Fearing that Disney or other competitors would whisk away its CEO, Yahoo gave Terry Semel an "aggressive" retention package last year, according to a new regulatory filing.
Semel, a former Hollywood studio executive, was viewed by many industry observers as a strong candidate in Disney's search to replace its embattled CEO, Michael Eisner.
"There is...recognition that Mr. Semel's unique skills, experience spanning the Internet and media industries, and repeated past success make him an attractive candidate to competing organizations," stated Yahoo's proxy filed Monday with the Securities and Exchange Commission. "Consequently, (Yahoo's) compensation committee took aggressive action in 2004 to retain Mr. Semel."
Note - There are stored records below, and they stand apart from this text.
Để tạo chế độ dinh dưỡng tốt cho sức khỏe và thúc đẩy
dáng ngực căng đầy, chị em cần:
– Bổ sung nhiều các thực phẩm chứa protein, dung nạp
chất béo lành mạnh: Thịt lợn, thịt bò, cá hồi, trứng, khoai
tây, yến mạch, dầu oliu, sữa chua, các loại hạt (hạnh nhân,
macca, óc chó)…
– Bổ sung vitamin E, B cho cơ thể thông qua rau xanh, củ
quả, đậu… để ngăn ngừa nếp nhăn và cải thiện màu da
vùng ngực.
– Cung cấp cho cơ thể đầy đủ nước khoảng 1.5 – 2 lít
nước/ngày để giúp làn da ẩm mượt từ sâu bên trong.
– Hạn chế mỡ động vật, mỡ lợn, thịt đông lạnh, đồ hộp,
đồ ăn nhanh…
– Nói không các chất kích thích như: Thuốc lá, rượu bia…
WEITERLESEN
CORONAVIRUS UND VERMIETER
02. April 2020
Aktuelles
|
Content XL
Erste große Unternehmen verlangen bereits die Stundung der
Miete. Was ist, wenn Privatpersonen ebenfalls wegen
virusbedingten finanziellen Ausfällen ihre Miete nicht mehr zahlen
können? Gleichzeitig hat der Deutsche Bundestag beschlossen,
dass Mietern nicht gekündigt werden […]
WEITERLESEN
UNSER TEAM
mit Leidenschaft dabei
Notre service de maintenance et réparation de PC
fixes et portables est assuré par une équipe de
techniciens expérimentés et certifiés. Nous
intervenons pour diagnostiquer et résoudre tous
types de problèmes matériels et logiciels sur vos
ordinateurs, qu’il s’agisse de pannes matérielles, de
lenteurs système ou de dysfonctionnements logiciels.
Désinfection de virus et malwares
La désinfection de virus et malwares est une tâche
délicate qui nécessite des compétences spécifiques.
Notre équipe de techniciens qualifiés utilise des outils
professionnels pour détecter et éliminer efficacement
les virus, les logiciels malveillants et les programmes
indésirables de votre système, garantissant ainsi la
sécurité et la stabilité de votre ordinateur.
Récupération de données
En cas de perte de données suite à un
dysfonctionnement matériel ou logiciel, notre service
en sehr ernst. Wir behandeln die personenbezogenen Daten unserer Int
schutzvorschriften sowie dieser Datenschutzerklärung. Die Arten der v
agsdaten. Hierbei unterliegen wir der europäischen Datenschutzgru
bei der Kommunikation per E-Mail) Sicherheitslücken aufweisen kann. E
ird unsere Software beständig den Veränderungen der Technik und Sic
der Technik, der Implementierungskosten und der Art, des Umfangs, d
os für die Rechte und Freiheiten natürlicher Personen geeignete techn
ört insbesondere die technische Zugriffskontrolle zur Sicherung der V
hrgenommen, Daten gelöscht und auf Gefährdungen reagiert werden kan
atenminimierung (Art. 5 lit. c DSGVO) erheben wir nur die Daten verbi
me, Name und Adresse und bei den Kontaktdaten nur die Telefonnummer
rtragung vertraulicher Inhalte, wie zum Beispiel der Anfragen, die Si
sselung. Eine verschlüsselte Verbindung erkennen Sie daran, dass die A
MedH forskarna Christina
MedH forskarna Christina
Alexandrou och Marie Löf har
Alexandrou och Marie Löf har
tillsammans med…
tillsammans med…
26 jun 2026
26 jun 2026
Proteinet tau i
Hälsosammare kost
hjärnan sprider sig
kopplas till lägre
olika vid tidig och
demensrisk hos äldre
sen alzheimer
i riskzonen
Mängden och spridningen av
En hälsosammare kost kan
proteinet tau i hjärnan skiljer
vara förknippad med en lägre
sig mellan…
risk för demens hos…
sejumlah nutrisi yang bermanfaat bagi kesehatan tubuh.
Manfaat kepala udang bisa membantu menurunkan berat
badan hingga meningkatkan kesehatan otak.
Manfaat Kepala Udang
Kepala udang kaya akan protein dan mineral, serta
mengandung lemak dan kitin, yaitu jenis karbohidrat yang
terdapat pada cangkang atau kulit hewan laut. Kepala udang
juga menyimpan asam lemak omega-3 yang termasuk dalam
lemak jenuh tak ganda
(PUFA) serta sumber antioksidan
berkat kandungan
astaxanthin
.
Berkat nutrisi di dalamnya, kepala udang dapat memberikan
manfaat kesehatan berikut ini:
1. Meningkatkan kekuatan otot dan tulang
Yahoo's board offered to ratchet up Semel's compensation from the middle-of-the-road range for CEO pay to the "top quartile" of major global companies. That increase, which will largely come from stock grants, will occur only if Semel can push the company into the top quartile for "shareholder value creation."
Under that program, Semel received a retention option to purchase 2 million shares of the company's stock. Although the options would normally vest in four years, the schedule can be accelerated where half could be exercised by the end of this year and the remainder at the end of next year--should Semel meet certain performance criteria. He also received 250,000 restricted shares, in which all restrictions lapse after the third year.
For Semel, Yahoo options have been lucrative. Last year, he exercised $230 million in options and had nearly another $324 million that were vested but not touched, according to the proxy.
Semel's base pay of $600,000, which is considered low in comparison with other companies, was not increased last year and will not be increased this year, the proxy stated. Yahoo's board noted in the securities filing that they preferred to place a heavy emphasis on long-term incentives through stock, rather than cash bonuses.
The Internet giant did just that last year when it awarded Semel 7.2 million options valued at $108.7 million. Some of the shares were fully vested, while others were subject to accelerated vesting schedules or a traditional schedule that spans four years.
"The compensation committee noted in particular the strengthening of the company's core business, including premium services and advertising, the completion of a number of strategic alliances and acquisitions both domestically and internationally?and the company's enhanced financial and stock performance," the proxy stated.
While Yahoo's stock performance improved, it still lagged behind Standard & Poor's 500 index and the Nasdaq composite index.
A shareholder investing $100 in the S&P 500 five years ago would find it was worth $82.49 at the end of 2004. But a similar investment in Yahoo would be worth $34.83.